*Consignes*.
a) Répondez à ces questions sur l'article consacré à l'administration Trump :
(i) Quelle firme pétrolière Rex Tillerson dirige-t-il ?
(ii) À quel poste Gary Cohn est-il nommé ?
(iii) Selon la dernière phrase, que sont presque toutes les personnalités issues du secteur privé ?
b) Rédigez la suite de l'article consacré à l'administration Trump, à partir de sa dernière phrase.

*Texte fourni*.
━━━━

ExxonMobil, Goldman Sachs et compagnie : les intérêts privés investissent l’administration américaine
Par Olivier Petitjean
Bastamag
Donald Trump vient de choisir son secrétaire d’État, l’équivalent du ministre des Affaires étrangères : ce sera Rex Tillerson, patron de la firme pétrolière ExxonMobil. Sa nomination intervient après celle du numéro deux de la banque Goldman Sachs, Gary Cohn, au poste de conseiller économique de la Maison blanche. Rex Tillerson est le troisième ancien cadre de la banque à rejoindre l’administration Trump, après Steven Mnuchin, directeur de fonds spéculatifs, nommé au Trésor, et Steve Bannon, animateur du site d’extrême-droite Breitbart, lui aussi passé par Goldman Sachs.
Parmi les ministres que s’est choisi le nouveau président américain, aux côtés de plusieurs militaires et politiques, les personnalités issues du secteur privé dominent. Presque toutes sont des milliardaires ou des multi-millionaires.

━━━━

*Extraits des lignes*.
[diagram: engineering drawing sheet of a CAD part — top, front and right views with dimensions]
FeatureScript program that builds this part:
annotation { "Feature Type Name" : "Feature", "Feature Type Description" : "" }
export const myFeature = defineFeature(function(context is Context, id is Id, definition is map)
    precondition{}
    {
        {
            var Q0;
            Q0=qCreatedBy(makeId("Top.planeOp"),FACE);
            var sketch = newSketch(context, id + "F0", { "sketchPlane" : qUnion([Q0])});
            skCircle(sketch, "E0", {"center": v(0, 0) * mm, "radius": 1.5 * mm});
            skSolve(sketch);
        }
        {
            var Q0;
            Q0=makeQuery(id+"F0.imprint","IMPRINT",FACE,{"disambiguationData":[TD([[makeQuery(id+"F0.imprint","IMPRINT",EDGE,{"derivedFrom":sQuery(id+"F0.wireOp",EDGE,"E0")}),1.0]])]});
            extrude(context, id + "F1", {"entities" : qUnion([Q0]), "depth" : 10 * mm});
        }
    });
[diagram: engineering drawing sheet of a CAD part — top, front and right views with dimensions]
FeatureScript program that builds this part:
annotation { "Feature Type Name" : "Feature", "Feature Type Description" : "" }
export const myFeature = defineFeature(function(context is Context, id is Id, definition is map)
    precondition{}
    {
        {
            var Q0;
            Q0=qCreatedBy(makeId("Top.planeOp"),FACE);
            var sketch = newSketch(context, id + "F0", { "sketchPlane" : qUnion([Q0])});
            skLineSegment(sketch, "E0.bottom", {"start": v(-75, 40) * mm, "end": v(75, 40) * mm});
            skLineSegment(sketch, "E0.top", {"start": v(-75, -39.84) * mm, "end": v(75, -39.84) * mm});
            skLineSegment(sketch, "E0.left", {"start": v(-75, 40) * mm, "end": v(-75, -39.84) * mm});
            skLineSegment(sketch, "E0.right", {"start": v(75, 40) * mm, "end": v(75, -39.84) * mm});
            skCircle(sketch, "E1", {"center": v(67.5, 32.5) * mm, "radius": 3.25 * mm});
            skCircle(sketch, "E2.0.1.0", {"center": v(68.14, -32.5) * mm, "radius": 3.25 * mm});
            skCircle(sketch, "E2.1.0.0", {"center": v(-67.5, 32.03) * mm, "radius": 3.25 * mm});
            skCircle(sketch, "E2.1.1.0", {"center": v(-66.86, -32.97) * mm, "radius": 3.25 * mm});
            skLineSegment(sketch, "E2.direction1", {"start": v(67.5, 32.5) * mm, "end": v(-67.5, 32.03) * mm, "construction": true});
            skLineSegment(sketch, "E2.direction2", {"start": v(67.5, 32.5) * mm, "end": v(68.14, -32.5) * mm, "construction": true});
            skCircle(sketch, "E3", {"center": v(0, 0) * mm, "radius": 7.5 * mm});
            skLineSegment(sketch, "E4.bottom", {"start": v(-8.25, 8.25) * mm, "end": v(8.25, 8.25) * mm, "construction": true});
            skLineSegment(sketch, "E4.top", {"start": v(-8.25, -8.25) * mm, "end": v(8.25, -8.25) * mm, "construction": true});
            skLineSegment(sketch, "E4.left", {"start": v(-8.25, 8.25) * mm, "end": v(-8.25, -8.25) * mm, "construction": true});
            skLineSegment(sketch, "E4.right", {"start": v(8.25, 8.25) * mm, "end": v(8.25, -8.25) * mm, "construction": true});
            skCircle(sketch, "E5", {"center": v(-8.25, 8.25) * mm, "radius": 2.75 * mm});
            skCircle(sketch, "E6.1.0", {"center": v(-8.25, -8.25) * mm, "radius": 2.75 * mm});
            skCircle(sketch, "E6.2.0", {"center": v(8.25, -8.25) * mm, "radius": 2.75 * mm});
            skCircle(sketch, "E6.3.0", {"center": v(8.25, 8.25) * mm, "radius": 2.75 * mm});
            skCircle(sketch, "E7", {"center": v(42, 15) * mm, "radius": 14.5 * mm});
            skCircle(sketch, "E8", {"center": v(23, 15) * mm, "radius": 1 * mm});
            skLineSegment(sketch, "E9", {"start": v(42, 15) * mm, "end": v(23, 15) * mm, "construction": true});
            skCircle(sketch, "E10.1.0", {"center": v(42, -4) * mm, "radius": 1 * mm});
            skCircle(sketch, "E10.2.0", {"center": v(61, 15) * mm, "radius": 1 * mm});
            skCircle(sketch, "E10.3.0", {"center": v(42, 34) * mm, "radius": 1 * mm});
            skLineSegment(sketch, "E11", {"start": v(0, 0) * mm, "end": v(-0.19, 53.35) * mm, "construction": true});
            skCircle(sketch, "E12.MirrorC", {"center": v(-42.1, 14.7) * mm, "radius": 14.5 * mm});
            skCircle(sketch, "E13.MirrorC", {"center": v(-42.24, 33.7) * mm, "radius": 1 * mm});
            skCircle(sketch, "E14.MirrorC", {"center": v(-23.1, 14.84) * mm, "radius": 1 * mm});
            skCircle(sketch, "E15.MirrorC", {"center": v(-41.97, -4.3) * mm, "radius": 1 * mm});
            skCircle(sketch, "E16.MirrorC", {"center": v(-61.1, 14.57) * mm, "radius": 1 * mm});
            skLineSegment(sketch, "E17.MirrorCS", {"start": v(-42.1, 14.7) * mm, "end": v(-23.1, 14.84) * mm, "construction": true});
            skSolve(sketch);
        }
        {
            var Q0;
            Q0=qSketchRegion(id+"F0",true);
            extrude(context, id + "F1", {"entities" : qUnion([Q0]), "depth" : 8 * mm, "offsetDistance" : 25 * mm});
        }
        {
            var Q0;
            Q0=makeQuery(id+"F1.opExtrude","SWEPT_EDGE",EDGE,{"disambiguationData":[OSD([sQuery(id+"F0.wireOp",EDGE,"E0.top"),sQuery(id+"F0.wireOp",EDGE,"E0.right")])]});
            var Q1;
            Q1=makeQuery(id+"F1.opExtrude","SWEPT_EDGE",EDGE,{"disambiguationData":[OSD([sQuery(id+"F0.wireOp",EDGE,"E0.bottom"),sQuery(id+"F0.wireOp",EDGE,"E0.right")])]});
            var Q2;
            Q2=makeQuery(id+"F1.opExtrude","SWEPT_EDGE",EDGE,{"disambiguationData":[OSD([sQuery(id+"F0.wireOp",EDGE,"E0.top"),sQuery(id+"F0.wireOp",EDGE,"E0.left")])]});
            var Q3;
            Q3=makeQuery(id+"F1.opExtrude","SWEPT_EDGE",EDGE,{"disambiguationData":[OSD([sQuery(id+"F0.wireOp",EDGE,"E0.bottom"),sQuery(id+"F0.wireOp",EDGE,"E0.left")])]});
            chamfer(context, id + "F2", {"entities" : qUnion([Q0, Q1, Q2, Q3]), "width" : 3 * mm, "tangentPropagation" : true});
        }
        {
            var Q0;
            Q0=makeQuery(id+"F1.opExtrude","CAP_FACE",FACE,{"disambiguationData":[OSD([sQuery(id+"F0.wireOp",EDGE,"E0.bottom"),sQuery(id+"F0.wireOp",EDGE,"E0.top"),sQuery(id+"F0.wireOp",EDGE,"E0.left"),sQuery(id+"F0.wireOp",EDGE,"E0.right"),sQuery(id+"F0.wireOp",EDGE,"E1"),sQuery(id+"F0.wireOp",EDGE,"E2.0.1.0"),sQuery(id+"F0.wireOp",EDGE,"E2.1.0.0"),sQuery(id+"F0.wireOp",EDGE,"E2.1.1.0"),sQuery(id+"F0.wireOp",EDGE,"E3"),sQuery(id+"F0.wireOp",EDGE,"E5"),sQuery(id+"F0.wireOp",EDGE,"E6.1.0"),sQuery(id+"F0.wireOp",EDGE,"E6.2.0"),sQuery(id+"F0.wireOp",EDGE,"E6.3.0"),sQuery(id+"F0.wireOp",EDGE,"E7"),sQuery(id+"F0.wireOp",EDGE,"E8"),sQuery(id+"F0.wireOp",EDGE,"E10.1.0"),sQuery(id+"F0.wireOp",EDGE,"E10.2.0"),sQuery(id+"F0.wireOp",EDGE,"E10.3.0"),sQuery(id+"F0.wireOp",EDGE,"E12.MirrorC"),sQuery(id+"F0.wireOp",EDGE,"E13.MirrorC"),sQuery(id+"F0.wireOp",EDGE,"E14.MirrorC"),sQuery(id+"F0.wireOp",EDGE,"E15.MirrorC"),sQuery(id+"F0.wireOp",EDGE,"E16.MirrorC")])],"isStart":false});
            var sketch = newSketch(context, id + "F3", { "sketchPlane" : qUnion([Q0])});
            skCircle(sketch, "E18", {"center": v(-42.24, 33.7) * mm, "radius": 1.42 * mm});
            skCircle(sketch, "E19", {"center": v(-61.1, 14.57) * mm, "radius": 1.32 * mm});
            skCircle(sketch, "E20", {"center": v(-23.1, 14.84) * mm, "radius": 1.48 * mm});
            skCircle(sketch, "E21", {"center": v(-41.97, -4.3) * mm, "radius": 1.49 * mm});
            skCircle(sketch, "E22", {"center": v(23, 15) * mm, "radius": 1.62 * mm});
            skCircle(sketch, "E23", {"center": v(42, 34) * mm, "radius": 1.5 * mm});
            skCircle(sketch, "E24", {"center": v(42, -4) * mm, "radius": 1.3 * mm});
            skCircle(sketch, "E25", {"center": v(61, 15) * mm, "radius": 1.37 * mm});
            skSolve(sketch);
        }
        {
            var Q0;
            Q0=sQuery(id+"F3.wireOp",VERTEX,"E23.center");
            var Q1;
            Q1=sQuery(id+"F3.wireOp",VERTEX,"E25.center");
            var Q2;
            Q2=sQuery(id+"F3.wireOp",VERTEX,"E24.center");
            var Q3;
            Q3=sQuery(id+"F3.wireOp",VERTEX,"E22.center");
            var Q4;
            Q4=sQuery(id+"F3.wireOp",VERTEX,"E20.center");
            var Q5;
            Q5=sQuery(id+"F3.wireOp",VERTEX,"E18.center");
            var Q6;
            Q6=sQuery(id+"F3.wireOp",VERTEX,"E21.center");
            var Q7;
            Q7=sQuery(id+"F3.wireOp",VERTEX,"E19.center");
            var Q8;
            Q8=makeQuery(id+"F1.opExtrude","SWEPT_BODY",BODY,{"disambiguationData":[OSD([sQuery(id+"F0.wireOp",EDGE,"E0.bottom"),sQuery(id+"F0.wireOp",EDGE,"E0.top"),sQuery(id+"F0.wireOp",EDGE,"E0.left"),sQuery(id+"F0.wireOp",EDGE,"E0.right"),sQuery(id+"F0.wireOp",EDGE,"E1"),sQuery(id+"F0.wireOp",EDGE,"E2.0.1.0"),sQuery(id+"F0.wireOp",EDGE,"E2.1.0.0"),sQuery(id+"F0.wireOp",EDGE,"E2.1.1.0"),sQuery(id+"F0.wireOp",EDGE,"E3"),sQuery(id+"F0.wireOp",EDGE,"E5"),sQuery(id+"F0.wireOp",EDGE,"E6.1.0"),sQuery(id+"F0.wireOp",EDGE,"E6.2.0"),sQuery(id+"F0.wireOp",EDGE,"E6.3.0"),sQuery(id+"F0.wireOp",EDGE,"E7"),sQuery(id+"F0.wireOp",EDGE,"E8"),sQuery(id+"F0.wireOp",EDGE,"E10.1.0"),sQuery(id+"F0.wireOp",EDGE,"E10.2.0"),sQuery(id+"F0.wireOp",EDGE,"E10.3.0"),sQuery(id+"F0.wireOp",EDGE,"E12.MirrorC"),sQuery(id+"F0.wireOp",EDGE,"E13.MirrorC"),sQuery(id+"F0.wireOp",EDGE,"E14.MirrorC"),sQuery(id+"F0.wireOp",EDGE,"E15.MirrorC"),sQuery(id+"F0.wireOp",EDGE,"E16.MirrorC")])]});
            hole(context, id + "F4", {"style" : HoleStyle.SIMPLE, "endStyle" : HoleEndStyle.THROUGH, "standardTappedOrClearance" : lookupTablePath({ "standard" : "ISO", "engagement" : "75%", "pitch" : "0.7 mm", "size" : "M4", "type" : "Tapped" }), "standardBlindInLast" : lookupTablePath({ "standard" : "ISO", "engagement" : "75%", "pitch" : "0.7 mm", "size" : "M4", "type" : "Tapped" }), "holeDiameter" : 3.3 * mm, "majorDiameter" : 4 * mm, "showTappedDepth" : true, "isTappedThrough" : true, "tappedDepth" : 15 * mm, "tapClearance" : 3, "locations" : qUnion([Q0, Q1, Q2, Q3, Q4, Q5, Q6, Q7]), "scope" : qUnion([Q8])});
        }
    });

━━━━

*Réponses par consigne*.
a)
(i) ExxonMobil.
(ii) Conseiller économique de la Maison blanche.
(iii) Des milliardaires ou des multi-millionaires.

b)
Les institutions entre les mains de ceux qui les combattent
Pire, les institutions publiques sont confiées à ceux-là même qui ont consacré leur carrière à combattre leur rôle de régulation. Les anciens de Goldman Sachs auront la main sur la régulation financière de Wall Street. Des ex dirigeants pétroliers contrôleront celle du secteur de l’énergie et la politique climatique. Cela ne s’arrête pas là. Le nouveau directeur de l’Agence de protection de l’environnement, Scott Pruitt, avait engagé des dizaines de procédures judiciaires contre cette même agence, en tant que procureur de l’Oklahoma, pour défendre les intérêts de l’industrie pétrolière.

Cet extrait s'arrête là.